Llegamos entonces a la mítica frase que da título a estas líneas, la cual, a solo 25 años de haber sido escuchada por primera vez, emula ya en celebridad con otra que le triplica la edad y es, sin dudas, la más famosa y jamás dicha de la historia del cine: “Tócala de nuevo, Sam”, de Casablanca.

¡Al infinito y más allá!” podría haber sido una exclamación digna de Albert Einstein cuando formuló su teoría de la relatividad. No debe sorprender, por tanto, que además de su profusa explotación mercantil, de ella se hayan apropiado físicos, matemáticos y hasta filósofos para aplicarla a quién sabe qué índole de especulaciones cuánticas y fenomenológicas. Nada más lejos seguramente de lo que quiso decir Buzz Lightyear cuando en el éxtasis de su entusiasmo emprendía alguno de sus vuelos fallidos.

Aunque pensándolo bien, ¿qué quiso decir en realidad el pintoresco astronauta con esa consigna?

Para los incondicionales admiradores de Pixar ahí se resume el manifiesto artístico y empresarial de una firma que ha expandido los dominios de la animación hasta estándares de innovación y perfección técnicas insospechados.

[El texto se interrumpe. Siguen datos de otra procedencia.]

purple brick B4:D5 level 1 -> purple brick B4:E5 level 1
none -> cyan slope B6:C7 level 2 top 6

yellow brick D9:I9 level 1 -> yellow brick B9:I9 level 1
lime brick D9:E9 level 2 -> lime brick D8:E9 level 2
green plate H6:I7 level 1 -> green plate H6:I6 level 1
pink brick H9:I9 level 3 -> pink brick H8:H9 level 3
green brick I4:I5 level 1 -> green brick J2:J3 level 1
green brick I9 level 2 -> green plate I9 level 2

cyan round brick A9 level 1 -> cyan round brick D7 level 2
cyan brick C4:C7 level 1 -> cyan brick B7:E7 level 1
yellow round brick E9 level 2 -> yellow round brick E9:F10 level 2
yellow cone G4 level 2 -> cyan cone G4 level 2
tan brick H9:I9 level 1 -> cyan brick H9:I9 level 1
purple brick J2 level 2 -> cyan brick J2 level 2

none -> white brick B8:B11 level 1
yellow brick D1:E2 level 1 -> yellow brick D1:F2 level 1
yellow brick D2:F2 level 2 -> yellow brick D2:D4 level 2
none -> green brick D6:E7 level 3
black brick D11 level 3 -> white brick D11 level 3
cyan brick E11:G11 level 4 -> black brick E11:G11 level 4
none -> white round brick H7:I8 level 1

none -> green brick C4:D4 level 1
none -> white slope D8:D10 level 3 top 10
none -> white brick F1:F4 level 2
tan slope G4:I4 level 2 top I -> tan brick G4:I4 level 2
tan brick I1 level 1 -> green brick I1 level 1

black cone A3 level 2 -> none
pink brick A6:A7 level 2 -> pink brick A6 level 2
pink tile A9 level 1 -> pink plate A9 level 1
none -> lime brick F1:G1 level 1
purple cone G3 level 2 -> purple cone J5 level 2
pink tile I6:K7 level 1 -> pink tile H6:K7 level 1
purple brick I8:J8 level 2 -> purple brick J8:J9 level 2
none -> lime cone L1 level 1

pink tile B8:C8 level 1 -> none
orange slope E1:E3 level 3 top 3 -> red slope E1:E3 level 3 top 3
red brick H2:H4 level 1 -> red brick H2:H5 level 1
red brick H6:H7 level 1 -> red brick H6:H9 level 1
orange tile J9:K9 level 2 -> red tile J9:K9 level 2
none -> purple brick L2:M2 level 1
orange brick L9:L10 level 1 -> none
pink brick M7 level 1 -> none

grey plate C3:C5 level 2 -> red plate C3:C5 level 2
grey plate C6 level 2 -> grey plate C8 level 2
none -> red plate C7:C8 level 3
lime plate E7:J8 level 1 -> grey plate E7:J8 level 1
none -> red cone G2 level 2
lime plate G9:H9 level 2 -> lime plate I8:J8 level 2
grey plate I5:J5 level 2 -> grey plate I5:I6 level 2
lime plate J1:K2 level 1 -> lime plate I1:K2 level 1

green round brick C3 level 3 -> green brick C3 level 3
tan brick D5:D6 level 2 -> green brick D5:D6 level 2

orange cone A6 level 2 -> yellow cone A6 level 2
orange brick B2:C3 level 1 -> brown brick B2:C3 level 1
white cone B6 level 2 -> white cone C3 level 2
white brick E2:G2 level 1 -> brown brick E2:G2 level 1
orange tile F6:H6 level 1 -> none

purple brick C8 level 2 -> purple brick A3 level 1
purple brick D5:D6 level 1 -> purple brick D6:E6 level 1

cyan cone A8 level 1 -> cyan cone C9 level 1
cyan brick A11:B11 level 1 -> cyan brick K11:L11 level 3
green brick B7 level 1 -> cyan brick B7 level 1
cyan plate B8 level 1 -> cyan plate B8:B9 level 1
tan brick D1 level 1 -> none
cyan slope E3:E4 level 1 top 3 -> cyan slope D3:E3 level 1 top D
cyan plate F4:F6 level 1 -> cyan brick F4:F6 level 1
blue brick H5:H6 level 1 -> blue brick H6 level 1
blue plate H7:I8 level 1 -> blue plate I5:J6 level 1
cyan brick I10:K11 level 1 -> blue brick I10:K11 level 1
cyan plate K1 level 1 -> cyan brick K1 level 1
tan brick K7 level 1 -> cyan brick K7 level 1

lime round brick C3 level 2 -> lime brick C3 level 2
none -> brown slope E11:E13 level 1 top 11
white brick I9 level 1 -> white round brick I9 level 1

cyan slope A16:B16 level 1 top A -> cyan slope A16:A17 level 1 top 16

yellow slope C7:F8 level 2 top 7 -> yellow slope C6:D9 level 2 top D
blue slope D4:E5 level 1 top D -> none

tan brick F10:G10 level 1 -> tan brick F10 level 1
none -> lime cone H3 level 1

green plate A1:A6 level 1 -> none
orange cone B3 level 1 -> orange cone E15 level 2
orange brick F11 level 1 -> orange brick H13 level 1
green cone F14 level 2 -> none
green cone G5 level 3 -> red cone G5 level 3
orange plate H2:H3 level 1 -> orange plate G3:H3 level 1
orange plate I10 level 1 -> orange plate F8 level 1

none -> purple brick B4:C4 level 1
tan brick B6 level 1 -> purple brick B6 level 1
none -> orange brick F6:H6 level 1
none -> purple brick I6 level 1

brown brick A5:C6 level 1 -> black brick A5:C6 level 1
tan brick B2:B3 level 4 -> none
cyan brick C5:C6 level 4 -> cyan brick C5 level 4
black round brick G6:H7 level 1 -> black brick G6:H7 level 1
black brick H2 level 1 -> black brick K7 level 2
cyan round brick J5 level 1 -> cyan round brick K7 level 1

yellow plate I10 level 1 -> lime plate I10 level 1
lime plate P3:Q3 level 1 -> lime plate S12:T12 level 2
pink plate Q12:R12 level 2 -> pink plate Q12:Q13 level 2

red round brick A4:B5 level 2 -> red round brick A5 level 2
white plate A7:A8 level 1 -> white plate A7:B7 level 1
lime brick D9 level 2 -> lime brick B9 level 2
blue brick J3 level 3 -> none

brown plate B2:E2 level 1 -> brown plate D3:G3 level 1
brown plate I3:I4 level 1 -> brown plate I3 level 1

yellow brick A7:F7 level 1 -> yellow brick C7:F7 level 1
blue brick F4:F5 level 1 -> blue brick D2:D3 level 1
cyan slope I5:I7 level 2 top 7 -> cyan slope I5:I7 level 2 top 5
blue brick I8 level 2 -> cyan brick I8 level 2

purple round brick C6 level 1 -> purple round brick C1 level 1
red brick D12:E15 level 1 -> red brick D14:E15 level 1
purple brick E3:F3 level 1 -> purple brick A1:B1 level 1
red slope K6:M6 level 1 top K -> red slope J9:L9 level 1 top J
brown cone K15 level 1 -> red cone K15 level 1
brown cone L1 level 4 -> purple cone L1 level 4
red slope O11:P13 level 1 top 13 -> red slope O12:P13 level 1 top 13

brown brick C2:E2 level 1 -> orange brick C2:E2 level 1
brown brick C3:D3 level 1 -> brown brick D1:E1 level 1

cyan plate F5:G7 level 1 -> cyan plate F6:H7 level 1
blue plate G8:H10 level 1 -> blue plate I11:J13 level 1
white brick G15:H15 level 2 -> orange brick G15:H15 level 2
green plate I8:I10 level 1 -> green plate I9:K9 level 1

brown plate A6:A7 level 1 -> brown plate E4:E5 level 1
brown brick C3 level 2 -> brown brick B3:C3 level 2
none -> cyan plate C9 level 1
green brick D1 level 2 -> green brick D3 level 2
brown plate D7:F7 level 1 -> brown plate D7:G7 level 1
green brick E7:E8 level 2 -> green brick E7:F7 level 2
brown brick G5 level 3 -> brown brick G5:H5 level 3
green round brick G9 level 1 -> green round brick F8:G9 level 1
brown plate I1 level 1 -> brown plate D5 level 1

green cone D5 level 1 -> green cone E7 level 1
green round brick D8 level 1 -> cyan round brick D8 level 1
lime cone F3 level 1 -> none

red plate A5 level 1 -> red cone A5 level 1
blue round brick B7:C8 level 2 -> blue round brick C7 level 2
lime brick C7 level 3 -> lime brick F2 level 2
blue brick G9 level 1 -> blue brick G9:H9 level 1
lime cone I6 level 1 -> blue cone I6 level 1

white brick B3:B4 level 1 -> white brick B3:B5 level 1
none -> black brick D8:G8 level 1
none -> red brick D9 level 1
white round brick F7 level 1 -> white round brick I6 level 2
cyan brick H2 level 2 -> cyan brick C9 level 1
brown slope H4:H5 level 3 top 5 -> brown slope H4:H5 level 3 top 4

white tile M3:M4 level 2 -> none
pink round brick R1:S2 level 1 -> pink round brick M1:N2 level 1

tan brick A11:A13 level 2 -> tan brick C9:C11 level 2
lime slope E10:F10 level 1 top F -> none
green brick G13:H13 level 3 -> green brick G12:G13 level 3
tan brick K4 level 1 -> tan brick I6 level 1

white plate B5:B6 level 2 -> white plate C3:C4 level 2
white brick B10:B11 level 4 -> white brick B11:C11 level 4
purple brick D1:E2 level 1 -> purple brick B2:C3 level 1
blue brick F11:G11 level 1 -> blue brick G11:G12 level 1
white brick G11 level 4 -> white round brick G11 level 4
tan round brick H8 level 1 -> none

El que suscribe, en cambio, prefiere interpretarla como una arenga de asalto creativo a la imaginación y la fantasía, que es la razón por la que Toy Story, más allá de ordenadores y teclados, es hoy un clásico del cine de animación.

Solo la más emprendedora conquista de una imaginación y una fantasía sin límites ni fronteras es lo que permite volar. Lo demás ―como dice el Sheriff Woody, un vaquero del viejo y lejano oeste transitoriamente venido a menos y luego restituido como líder de la familia de juguetes― es simplemente “caer con estilo”.